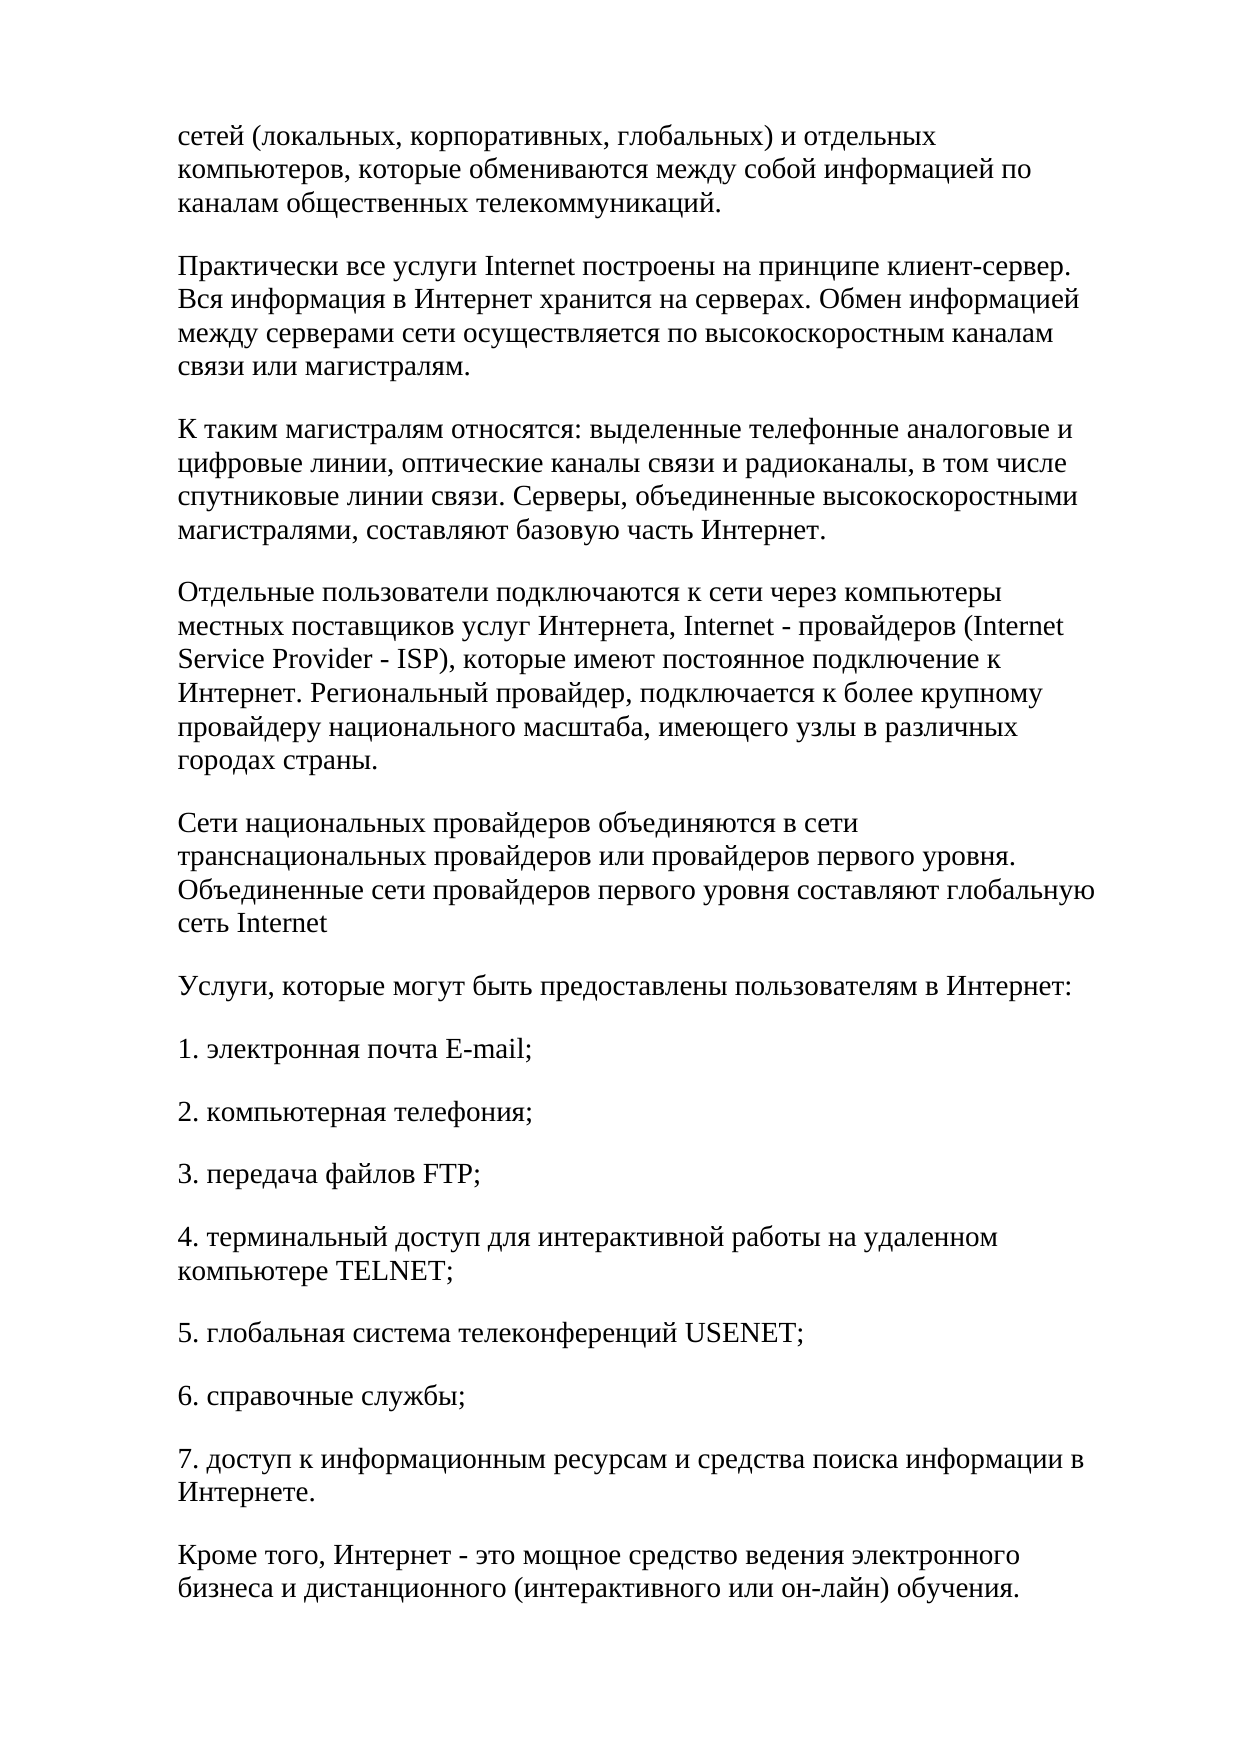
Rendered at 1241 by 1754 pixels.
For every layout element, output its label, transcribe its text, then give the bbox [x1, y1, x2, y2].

text 6. справочные службы; [177, 1378, 1113, 1412]
text 4. терминальный доступ для интерактивной работы на удаленном компьютере TELNET; [177, 1219, 1113, 1286]
text 1. электронная почта E-mail; [177, 1031, 1113, 1064]
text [177, 118, 1113, 219]
text Отдельные пользователи подключаются к сети через компьютеры местных поставщиков услуг Интернета, Internet - провайдеров (Internet Service Provider - ISP), которые имеют постоянное подключение к Интернет. Региональный провайдер, подключается к более крупному провайдеру национального масштаба, имеющего узлы в различных городах страны. [177, 574, 1113, 776]
text 7. доступ к информационным ресурсам и средства поиска информации в Интернете. [177, 1441, 1113, 1508]
text Кроме того, Интернет - это мощное средство ведения электронного бизнеса и дистанционного (интерактивного или он-лайн) обучения. [177, 1537, 1113, 1604]
text Услуги, которые могут быть предоставлены пользователям в Интернет: [177, 968, 1113, 1002]
text Практически все услуги Internet построены на принципе клиент-сервер. Вся информация в Интернет хранится на серверах. Обмен информацией между серверами сети осуществляется по высокоскоростным каналам связи или магистралям. [177, 248, 1113, 382]
text 2. компьютерная телефония; [177, 1094, 1113, 1127]
text К таким магистралям относятся: выделенные телефонные аналоговые и цифровые линии, оптические каналы связи и радиоканалы, в том числе спутниковые линии связи. Серверы, объединенные высокоскоростными магистралями, составляют базовую часть Интернет. [177, 411, 1113, 545]
text Сети национальных провайдеров объединяются в сети транснациональных провайдеров или провайдеров первого уровня. Объединенные сети провайдеров первого уровня составляют глобальную сеть Internet [177, 805, 1113, 939]
text 5. глобальная система телеконференций USENET; [177, 1315, 1113, 1349]
text 3. передача файлов FTP; [177, 1156, 1113, 1190]
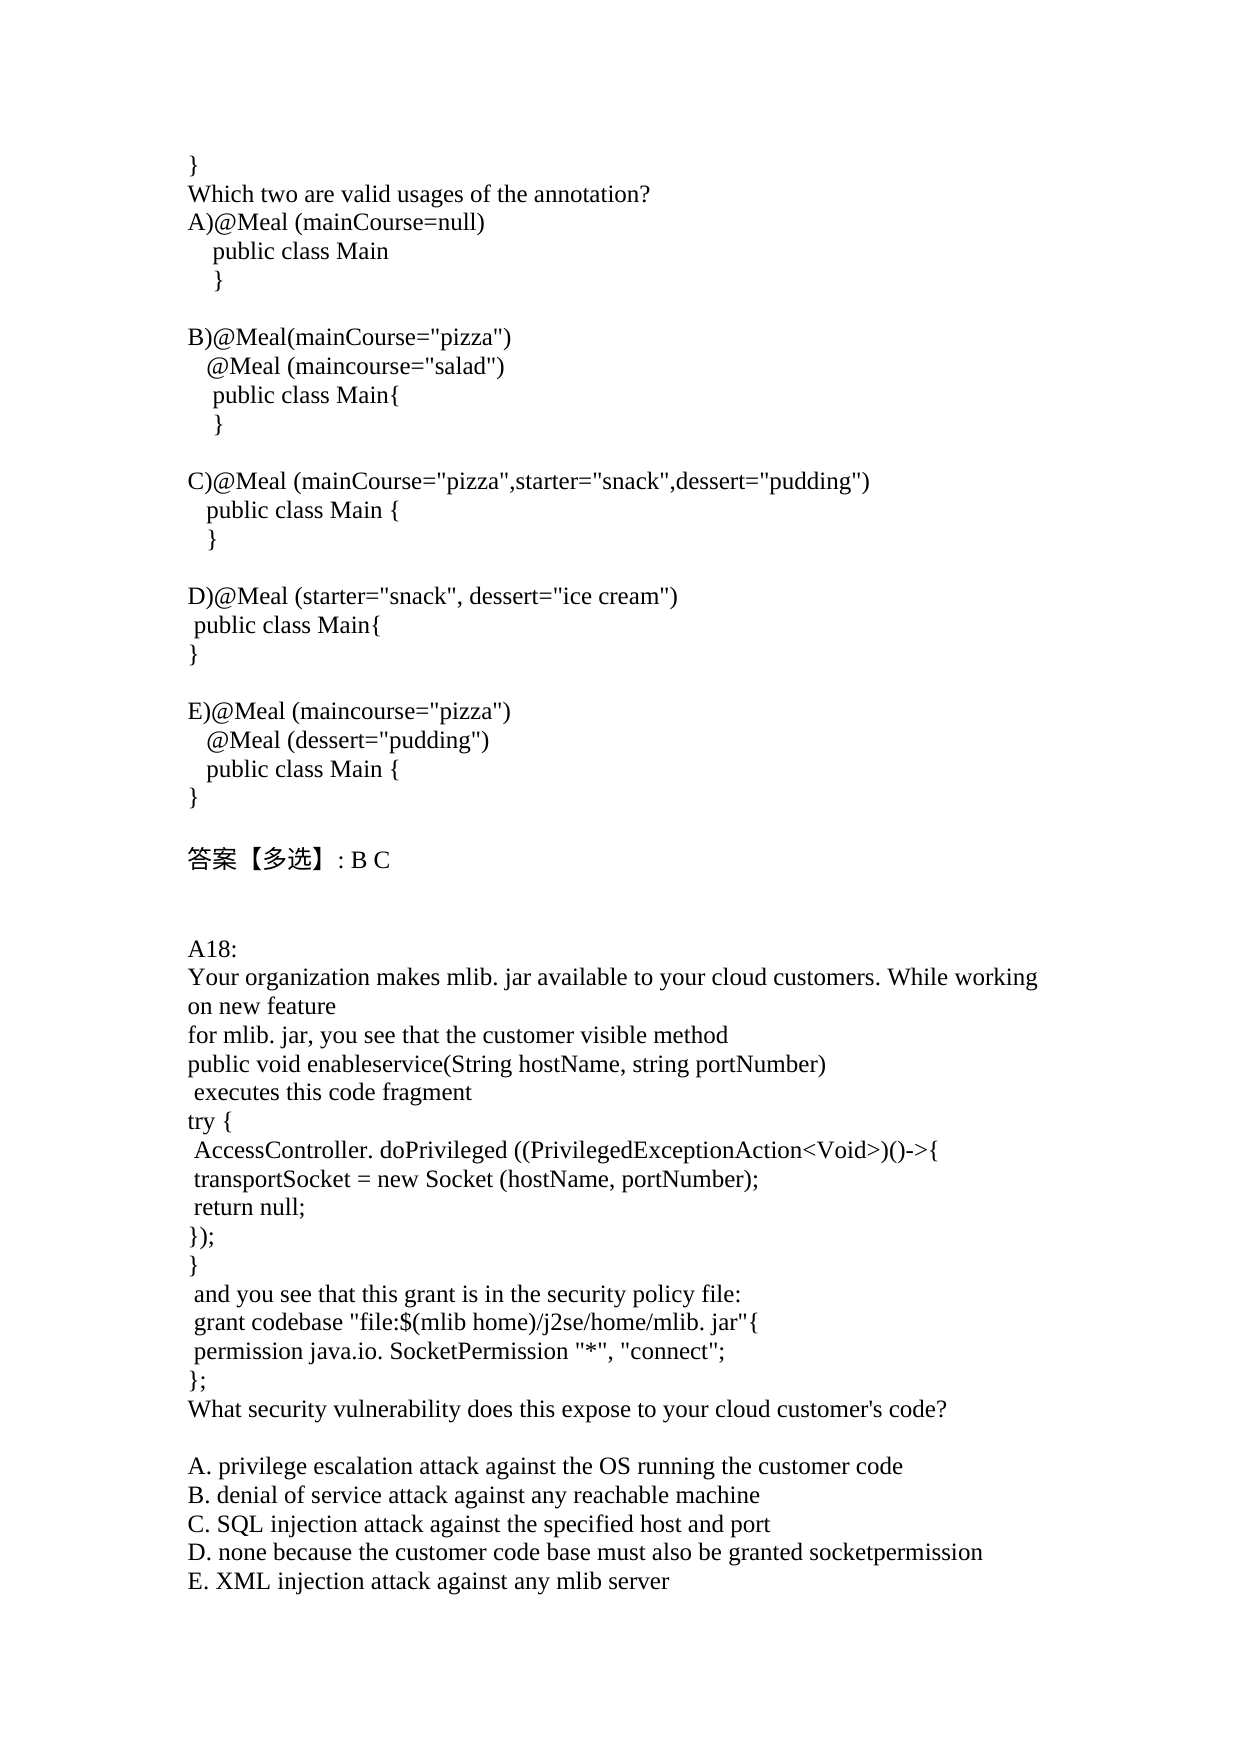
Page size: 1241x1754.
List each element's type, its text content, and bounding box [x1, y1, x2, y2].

text } [187, 524, 1053, 552]
text Your organization makes mlib. jar available to your cloud customers. While working on new feature [187, 962, 1053, 1020]
text }; [187, 1365, 1053, 1394]
text public class Main{ [187, 610, 1053, 639]
text public class Main { [187, 754, 1053, 782]
text transportSocket = new Socket (hostName, portNumber); [187, 1164, 1053, 1192]
text B. denial of service attack against any reachable machine [187, 1480, 1053, 1509]
text @Meal (maincourse="salad") [187, 351, 1053, 380]
text public class Main{ [187, 380, 1053, 409]
text } [187, 1250, 1053, 1279]
text and you see that this grant is in the security policy file: [187, 1279, 1053, 1307]
text C. SQL injection attack against the specified host and port [187, 1509, 1053, 1537]
text A18: [187, 934, 1053, 962]
text What security vulnerability does this expose to your cloud customer's code? [187, 1394, 1053, 1422]
text } [187, 409, 1053, 437]
text } [187, 150, 1053, 179]
text public class Main { [187, 495, 1053, 524]
text E)@Meal (maincourse="pizza") [187, 696, 1053, 725]
text } [187, 639, 1053, 667]
text public class Main [187, 236, 1053, 265]
text B)@Meal(mainCourse="pizza") [187, 322, 1053, 351]
text return null; [187, 1192, 1053, 1221]
text E. XML injection attack against any mlib server [187, 1566, 1053, 1595]
text executes this code fragment [187, 1077, 1053, 1106]
text grant codebase "file:$(mlib home)/j2se/home/mlib. jar"{ [187, 1307, 1053, 1336]
text for mlib. jar, you see that the customer visible method [187, 1020, 1053, 1049]
text D)@Meal (starter="snack", dessert="ice cream") [187, 581, 1053, 610]
text try { [187, 1106, 1053, 1135]
text C)@Meal (mainCourse="pizza",starter="snack",dessert="pudding") [187, 466, 1053, 495]
text }); [187, 1221, 1053, 1250]
text 答案【多选】: B C [187, 840, 1053, 876]
text AccessController. doPrivileged ((PrivilegedExceptionAction<Void>)()->{ [187, 1135, 1053, 1164]
text Which two are valid usages of the annotation? [187, 179, 1053, 207]
text } [187, 782, 1053, 811]
text public void enableservice(String hostName, string portNumber) [187, 1049, 1053, 1077]
text D. none because the customer code base must also be granted socketpermission [187, 1537, 1053, 1566]
text A. privilege escalation attack against the OS running the customer code [187, 1451, 1053, 1480]
text A)@Meal (mainCourse=null) [187, 207, 1053, 236]
text permission java.io. SocketPermission "*", "connect"; [187, 1336, 1053, 1365]
text @Meal (dessert="pudding") [187, 725, 1053, 754]
text } [187, 265, 1053, 294]
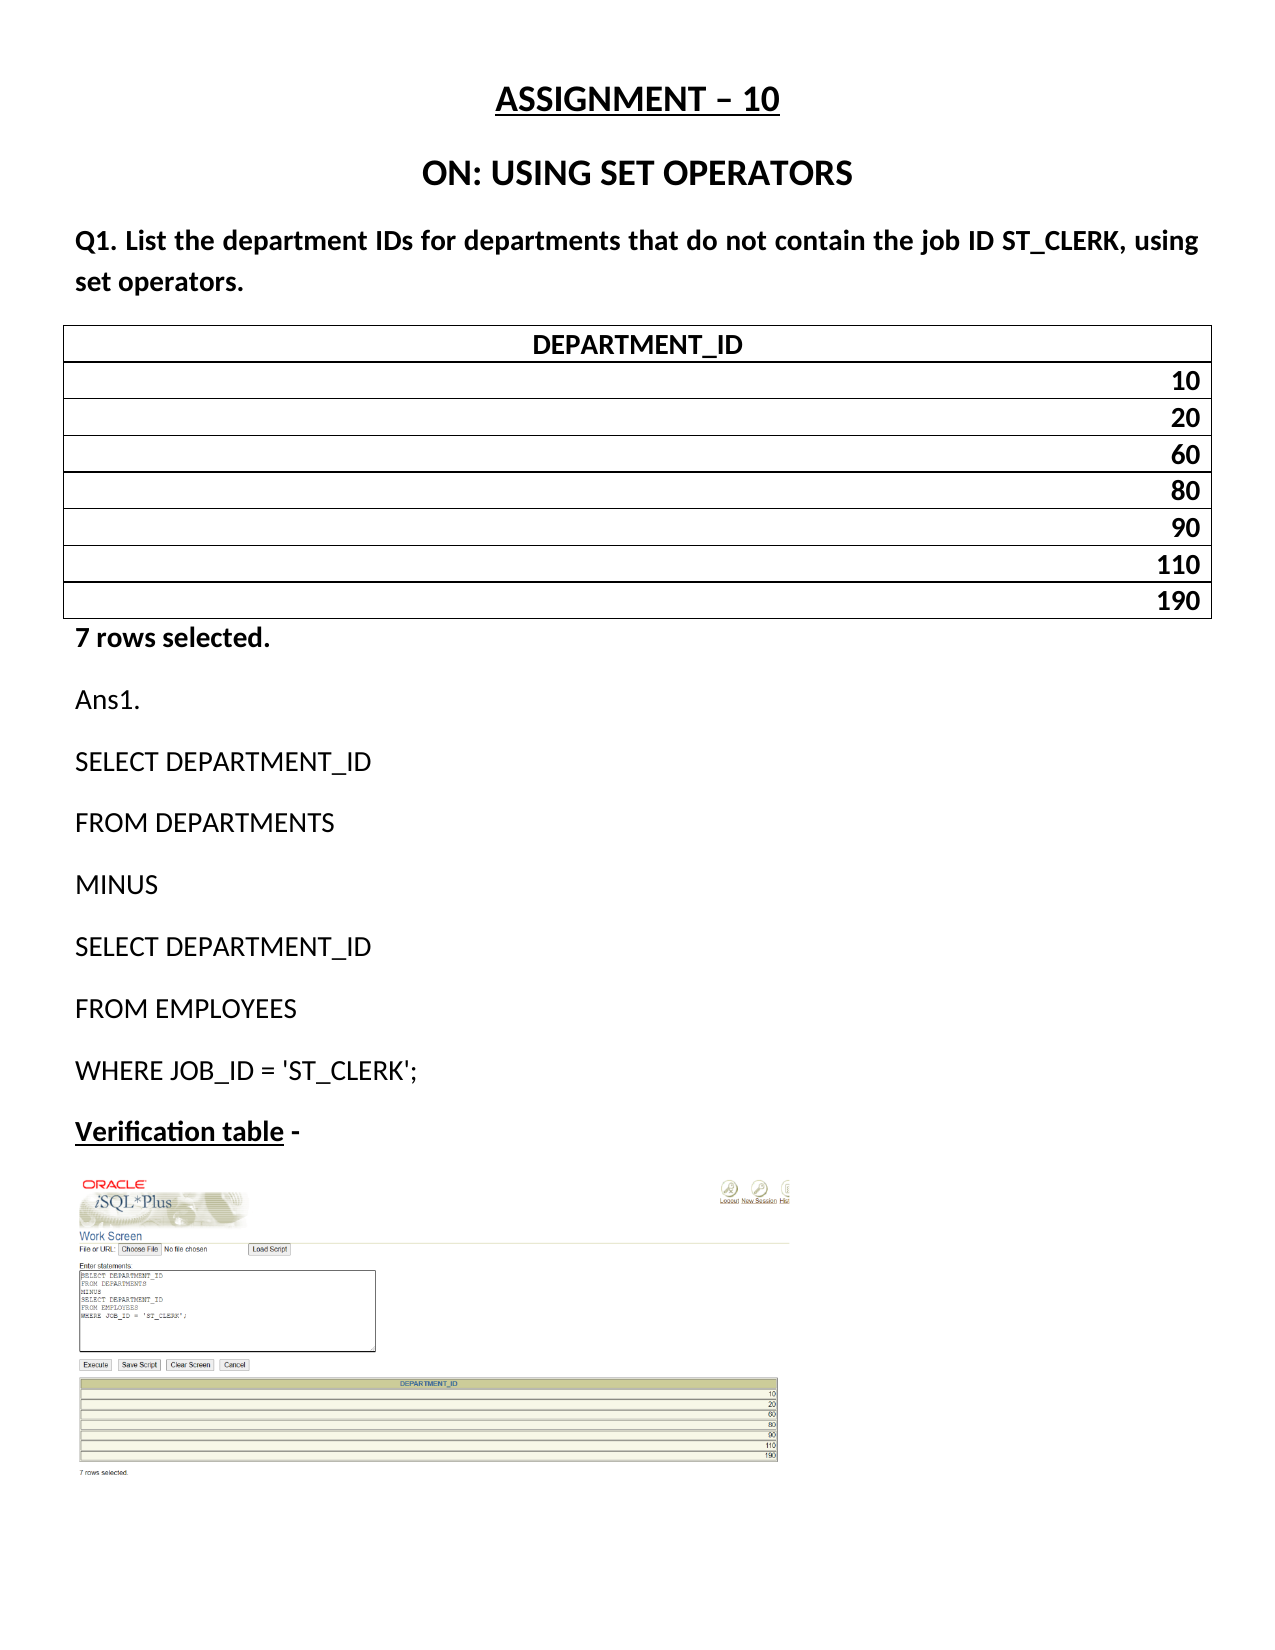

+ + +

TASK DETAILS:
Which lines of the listing contain the word "pudding"? Copy each of them.

ANSWER TO THIS PROBLEM:
text C)@Meal (mainCourse="pizza",starter="snack",dessert="pudding") [187, 466, 1053, 495]
text @Meal (dessert="pudding") [187, 725, 1053, 754]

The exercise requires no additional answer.